The name Julius Fucik (1872-1916, born in Prague) may not mean much to many classical fans but he composed a march, Entry of the Gladiators, that is probably the most performed work by any Czech composer.

Originally called Grande Marche chromatique (written to show what the latest brass instruments in 1899 could do) it was later taken up in a brass band arrangement called Thunder and Blazes that has since then enhanced circuses around the world as a screaming march to herald the arrival of their horses, elephants and clowns in the ring.

It is now heard in its original form, with 13 other works, that show not only the military band concert-master career of Fucik, but show his talent as orchestrator and composer of sparkling music that is great fun, with its harmonies, rhythmic surprises and foot-tapping brio.
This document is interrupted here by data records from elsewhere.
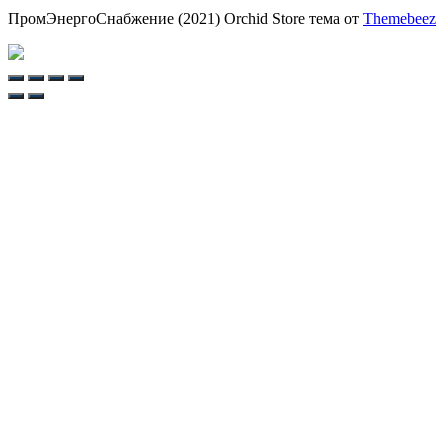
ПромЭнергоСнабжение (2021) Orchid Store тема от
Themebeez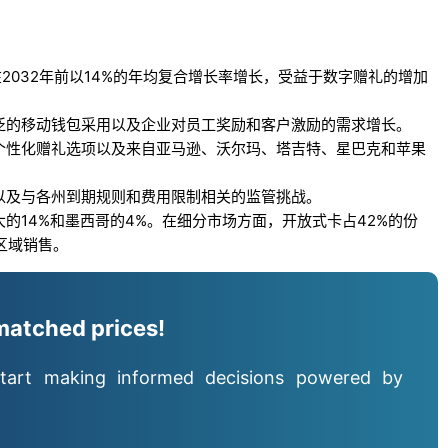
将在2032年前以14%的年均复合增长率增长，受益于数字赠礼的增加
泛的移动钱包采用以及企业对员工奖励和客户激励的需求增长。
个性化赠礼选项以及来自亚马逊、沃尔玛、塔吉特、星巴克和苹果
以及与各州到期规则和费用限制相关的监管挑战。
的14%和墨西哥的4%。在细分市场方面，开放式卡占42%的份
区域销售。
matched prices!
tart making informed decisions powered by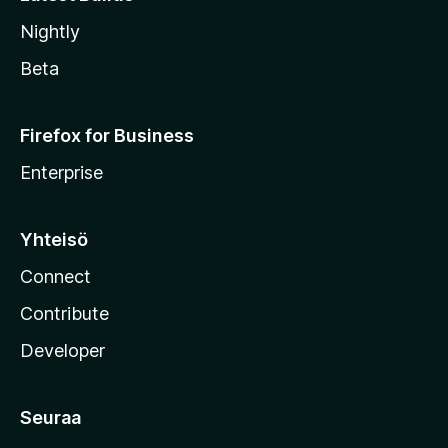
Nightly
Beta
Firefox for Business
Enterprise
Yhteisö
Connect
Contribute
Developer
Seuraa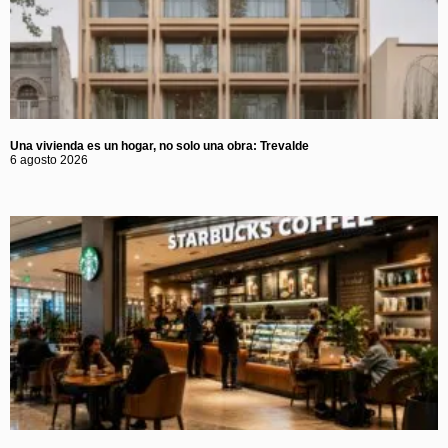
Una vivienda es un hogar, no solo una obra: Trevalde
6 agosto 2026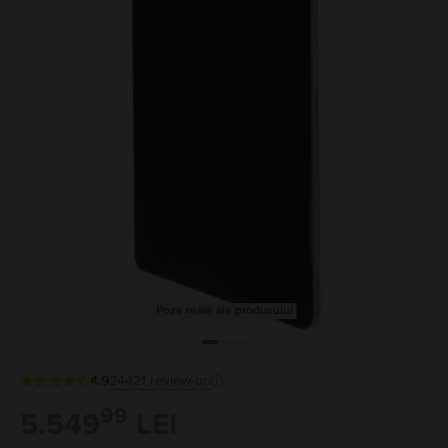
Poze reale ale produsului
4.9
24421
review-uri
99
5.549
LEI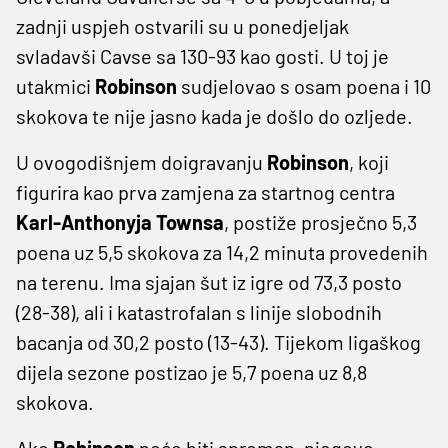
zadnji uspjeh ostvarili su u ponedjeljak
svladavši Cavse sa 130-93 kao gosti. U toj je
utakmici
Robinson
sudjelovao s osam poena i 10
skokova te nije jasno kada je došlo do ozljede.
U ovogodišnjem doigravanju
Robinson
, koji
figurira kao prva zamjena za startnog centra
Karl-Anthonyja Townsa
, postiže prosječno 5,3
poena uz 5,5 skokova za 14,2 minuta provedenih
na terenu. Ima sjajan šut iz igre od 73,3 posto
(28-38), ali i katastrofalan s linije slobodnih
bacanja od 30,2 posto (13-43). Tijekom ligaškog
dijela sezone postizao je 5,7 poena uz 8,8
skokova.
Ako
Robinson
neće biti spreman, njegove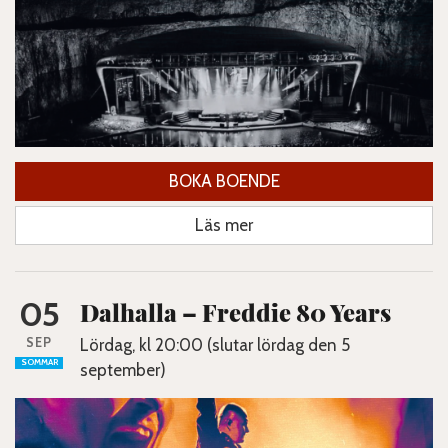
BOKA BOENDE
Läs mer
05
Dalhalla – Freddie 80 Years
SEP
Lördag, kl 20:00 (slutar lördag den 5
SOMMAR
september)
These are spectacular and exciting performances by the orchestra (conductor Neeme Jarvi) magnificently recorded in Chandos "super audio" 24-bit system with its wider dynamic range and finest resolution of sounds.

There are many other programme delights such as Merry Blacksmiths, with two differently tuned anvils being struck among the percussion, The Old Grumble, a comic polka featuring a virtuoso bassoon solo, and The Mississippi River reminding of Sousa marches.

Danube Legends and Florentiner are suitably evocative, and concert overtures and ballet waltzes all have swagger or charm. And that grand circus march gets a serious hearing with its catchy trio, all wonderful stuff. This may be light music but it has quirky surprises and great energy to be enjoyed. Fucik wrote crowd-pleasers deserving of more concert play.

Verdict: Album of pleasant surprises.